這話一出,周圍的律法鎖鏈瞬間便抖動了起來。
而後一張模糊的麵容悄然從虛空之中浮現。
唯一能夠看清的,便是那雙充滿威嚴的金色瞳孔。
這雙金色瞳孔在出現的瞬間,便直接將目光鎖定在了方想的身上,眼神之中流露出的則是對他剛剛所說之話的質疑。

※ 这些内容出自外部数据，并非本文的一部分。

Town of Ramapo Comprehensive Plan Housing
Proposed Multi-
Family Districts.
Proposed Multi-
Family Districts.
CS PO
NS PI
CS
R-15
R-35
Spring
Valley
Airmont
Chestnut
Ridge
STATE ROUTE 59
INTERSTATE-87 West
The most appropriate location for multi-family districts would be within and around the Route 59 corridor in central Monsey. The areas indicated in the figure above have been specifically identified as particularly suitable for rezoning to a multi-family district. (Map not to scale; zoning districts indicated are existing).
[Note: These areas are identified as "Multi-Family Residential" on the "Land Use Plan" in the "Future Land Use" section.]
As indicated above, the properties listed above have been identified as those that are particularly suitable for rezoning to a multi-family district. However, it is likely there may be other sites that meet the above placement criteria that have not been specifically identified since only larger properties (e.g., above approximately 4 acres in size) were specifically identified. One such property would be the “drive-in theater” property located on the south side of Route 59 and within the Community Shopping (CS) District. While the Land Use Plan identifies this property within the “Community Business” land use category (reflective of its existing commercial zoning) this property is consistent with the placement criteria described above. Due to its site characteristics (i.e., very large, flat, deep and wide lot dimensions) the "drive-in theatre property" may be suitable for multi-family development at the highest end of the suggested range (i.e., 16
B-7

然而麵對這張由律法爺凝聚出的麵容,方想卻絲毫沒有退縮之意。
隻是手舉局長徽章默默屹立在原地。
就這樣近乎是對峙般僵持了幾息之後,律法爺最終還是散去了自己的律法鎖鏈,麵容虛影也悄然的消散在了虛空之中。
因為事實就是如同方想剛剛所說的那樣。
在冀州應急局建立之初,王洛就在會議中要來了這麼一道自治的權利,畢竟他們不想在交戰之時,還引來後方的手腳。
因此律法一時自然也包括在內,這也是陸良在擊殺二人之後,律法爺一直沒有出手的原因。
但陸良又要將剩餘五十多人全部擊殺的行為,卻引起了律法爺本體的注意,因此他才讓其強行出手製止陸良的行為。
隻不過這本身就屬於一種越位的行為,在見到身為應急局局長的方向親自出手以後,律法爺便也不好繼續強行對此事作出判決,最終隻能在現身表示自己知曉此事後,才悄然離去。
但這一幕,卻引得城牆上的眾人瞠目結舌。
律法爺在他們心中就是一位不可違背的存在,像是對方所掌握的能夠覆蓋華國全境的權能,隻需要稍微出手便能將任意一位歸鄉者製裁,但就是這一位實力恐怖的家夥,竟然在剛剛被身為應急局局長的方想強行頂了回去。